### DOCUMENT SEGMENT:
The wholly owned subsidiary does not have a legal personality separate from its parent company; it is part of that company but has a different registered office. Nevertheless, the wholly owned subsidiary keeps business books as a stand-alone merchant, and subsidiaries wholly owned by non-resident persons must also prepare a balance sheet at the end of the year.

Trade representation office

Non-resident persons, who or which have the right to carry on commercial business under their national legislation, may establish trade representation offices in Bulgaria, which must be registered at the Bulgarian Chamber of Commerce and Industry (BCCI). Such representation offices are not legal entities and may not carry out economic activity. The non-resident person may conclude transactions with resident persons solely for the needs of a representation office registered by the non-resident, and the provisions of Bulgarian law apply to any such transactions.

### EXTRACTED DATA:
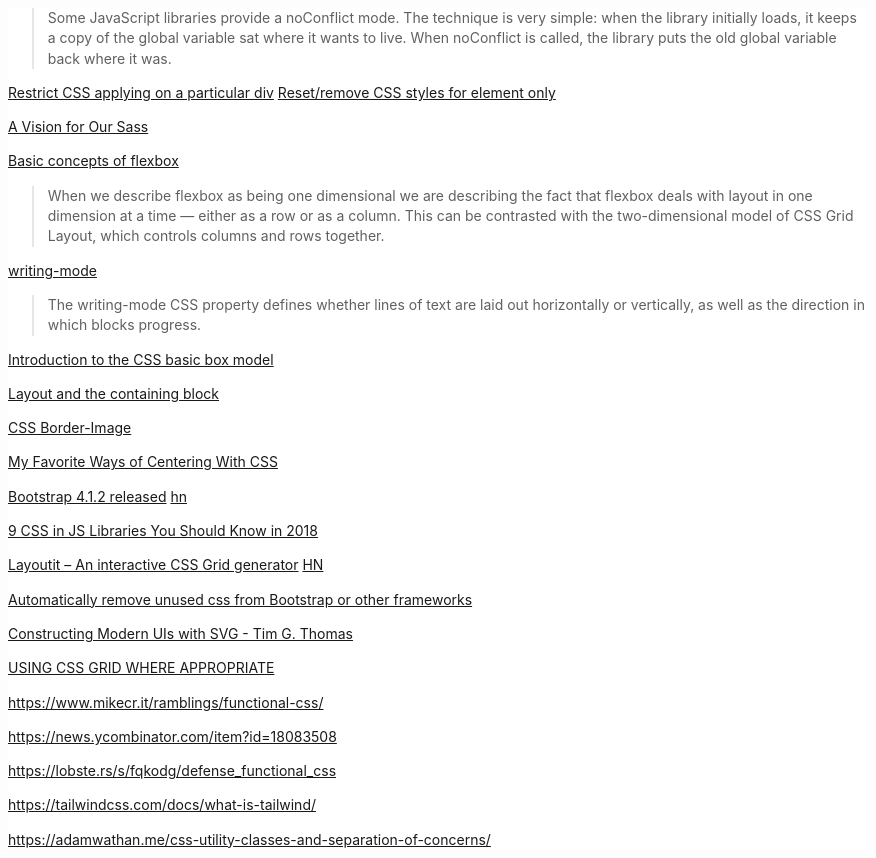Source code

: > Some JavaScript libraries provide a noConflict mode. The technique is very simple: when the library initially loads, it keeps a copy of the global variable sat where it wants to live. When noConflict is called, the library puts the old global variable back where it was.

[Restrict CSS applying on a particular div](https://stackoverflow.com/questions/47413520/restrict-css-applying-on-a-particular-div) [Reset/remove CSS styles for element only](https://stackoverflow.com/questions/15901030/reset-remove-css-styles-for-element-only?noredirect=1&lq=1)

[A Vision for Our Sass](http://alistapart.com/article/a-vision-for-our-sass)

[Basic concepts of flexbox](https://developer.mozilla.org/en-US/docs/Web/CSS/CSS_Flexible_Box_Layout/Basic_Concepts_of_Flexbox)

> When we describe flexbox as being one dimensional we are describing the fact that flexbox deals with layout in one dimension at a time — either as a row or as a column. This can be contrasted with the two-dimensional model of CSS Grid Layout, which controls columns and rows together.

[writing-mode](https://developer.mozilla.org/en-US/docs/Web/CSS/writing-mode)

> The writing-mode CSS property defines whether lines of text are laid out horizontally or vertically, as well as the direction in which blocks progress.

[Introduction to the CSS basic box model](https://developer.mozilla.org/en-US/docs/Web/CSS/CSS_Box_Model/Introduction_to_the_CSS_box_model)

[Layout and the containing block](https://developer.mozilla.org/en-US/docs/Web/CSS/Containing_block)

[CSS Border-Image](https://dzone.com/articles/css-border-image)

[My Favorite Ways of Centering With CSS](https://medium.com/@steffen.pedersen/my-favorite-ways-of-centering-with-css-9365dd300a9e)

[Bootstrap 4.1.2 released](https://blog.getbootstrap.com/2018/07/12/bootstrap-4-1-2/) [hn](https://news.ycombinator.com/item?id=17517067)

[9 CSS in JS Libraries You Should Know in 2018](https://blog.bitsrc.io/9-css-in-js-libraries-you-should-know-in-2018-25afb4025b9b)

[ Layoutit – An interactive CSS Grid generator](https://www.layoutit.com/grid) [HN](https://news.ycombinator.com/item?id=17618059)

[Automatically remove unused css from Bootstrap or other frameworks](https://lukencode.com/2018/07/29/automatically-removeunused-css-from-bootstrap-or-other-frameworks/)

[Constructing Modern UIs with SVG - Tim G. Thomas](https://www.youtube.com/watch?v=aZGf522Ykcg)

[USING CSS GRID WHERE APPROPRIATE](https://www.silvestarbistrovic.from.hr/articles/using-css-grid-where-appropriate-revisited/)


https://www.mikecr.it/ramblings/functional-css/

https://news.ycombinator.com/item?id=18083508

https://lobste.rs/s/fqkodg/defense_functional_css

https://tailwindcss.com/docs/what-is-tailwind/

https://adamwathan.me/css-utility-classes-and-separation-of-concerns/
...
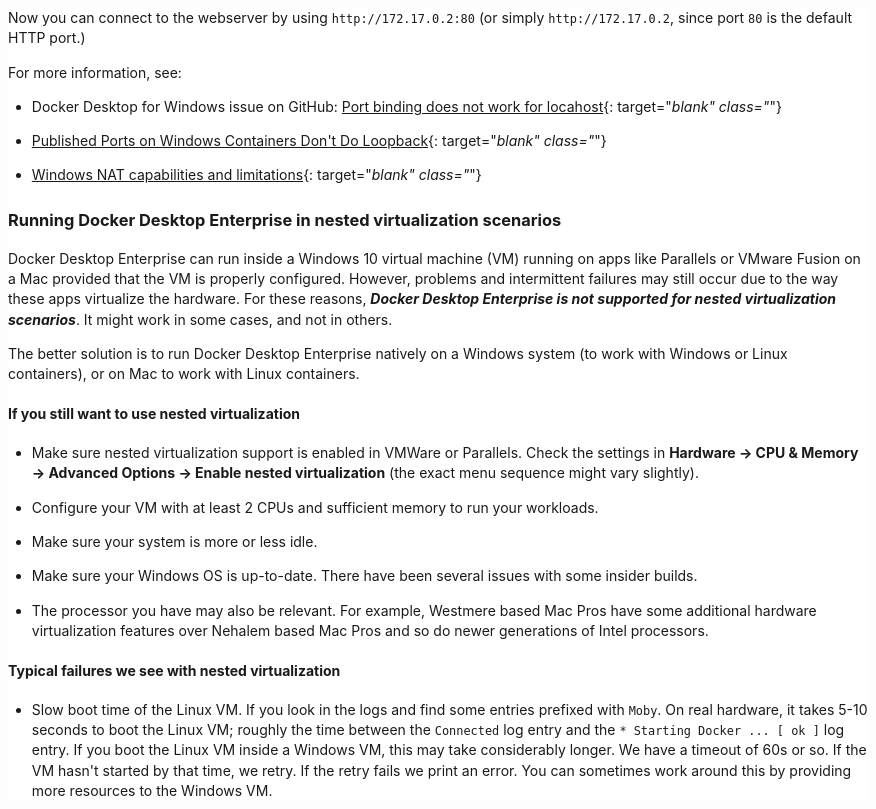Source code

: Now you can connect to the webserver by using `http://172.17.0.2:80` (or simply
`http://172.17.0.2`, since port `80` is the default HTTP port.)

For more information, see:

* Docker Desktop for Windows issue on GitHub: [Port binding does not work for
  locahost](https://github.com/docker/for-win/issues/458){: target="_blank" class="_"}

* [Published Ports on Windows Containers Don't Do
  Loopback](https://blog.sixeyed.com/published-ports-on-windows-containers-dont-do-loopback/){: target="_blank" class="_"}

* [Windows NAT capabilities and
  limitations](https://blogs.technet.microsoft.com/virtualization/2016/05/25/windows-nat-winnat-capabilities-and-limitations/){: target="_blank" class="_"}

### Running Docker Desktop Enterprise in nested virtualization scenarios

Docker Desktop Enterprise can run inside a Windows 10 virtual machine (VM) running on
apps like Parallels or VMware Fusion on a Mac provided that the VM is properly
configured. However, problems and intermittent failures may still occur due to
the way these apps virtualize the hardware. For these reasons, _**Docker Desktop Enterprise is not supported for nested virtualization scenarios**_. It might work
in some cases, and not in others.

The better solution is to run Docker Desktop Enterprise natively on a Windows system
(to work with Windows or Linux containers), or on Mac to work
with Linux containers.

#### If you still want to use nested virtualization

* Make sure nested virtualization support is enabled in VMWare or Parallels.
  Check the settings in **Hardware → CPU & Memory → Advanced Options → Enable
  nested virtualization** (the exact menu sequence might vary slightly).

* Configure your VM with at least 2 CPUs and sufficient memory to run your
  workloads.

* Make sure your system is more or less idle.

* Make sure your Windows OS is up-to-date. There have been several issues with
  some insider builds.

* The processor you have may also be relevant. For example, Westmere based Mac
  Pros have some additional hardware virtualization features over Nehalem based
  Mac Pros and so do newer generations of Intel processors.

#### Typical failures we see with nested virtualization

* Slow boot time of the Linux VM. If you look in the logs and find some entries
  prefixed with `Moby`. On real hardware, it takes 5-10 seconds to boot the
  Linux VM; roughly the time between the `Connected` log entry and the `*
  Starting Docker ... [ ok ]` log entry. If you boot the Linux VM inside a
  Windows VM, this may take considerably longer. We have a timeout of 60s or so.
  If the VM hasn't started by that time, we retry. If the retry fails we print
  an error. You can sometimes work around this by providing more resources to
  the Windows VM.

### QUESTIONS TO ANSWER:
1 - Can you copy the lines of the records beginning at the line containing "VMWare or Parallels." and stopping after the line containing "#### Typical failures"?
2 - Could you continue the passage on subsidiaries and trade representation offices in Bulgaria, starting after its last sentence?
The records are unrelated to the text on Bulgarian business entities.

### WRITTEN ANSWERS:
1 -
* Make sure nested virtualization support is enabled in VMWare or Parallels.
  Check the settings in **Hardware → CPU & Memory → Advanced Options → Enable
  nested virtualization** (the exact menu sequence might vary slightly).

* Configure your VM with at least 2 CPUs and sufficient memory to run your
  workloads.

* Make sure your system is more or less idle.

* Make sure your Windows OS is up-to-date. There have been several issues with
  some insider builds.

* The processor you have may also be relevant. For example, Westmere based Mac
  Pros have some additional hardware virtualization features over Nehalem based
  Mac Pros and so do newer generations of Intel processors.

#### Typical failures we see with nested virtualization

2 -
The trade representation offices of non-resident persons are mandatorily entered in the BCCI Trade Register in pursuance of Article 6 (1) of the Encouragement of Investment Act. In this sense, the BCCI decision on registration of a trade representation office has a constitutive effect. The following documents are required for registration:

1. an application, completed in a standard form;

2. an official document on the registration of the non-resident person, issued by the relevant competent authority according to its national legislation;

3. an official document indicating the persons managing and representing the non-resident person, issued by the authority referred to in the foregoing item;

4. a decision of the management body of the non-resident person on the opening of a trade representation office in the Republic of Bulgaria;

5. the original of an express notarised power of attorney, granted by the person (or persons) referred to in Item 2 to the person authorised to register and to manage the trade representation office in the Republic of Bulgaria, and the scope of the rights conferred on that person. Such power of attorney may alternatively be presented in an originally certified transcript;

6. original specimen (specimens) of the signature (signatures) of the person (persons) who represents (represent) the company in Bulgaria: by right or by express authorisation, notarised or affixed to a special declaration in a standard form of the BCCI before an authorised employee of the Chamber's Trade Register Bureau;

7. a registration card for the BCCI information system, completed in a standard form;

8. documentary proof of payment of a registration fee, according to the Tariff of Rates of Services Provided by the BCCI (the amount may be paid in cash at the Chamber's Cash Department or may be remitted to the Chamber's bank account No. 100 030 811 9, Code 62196214 with BULBANK).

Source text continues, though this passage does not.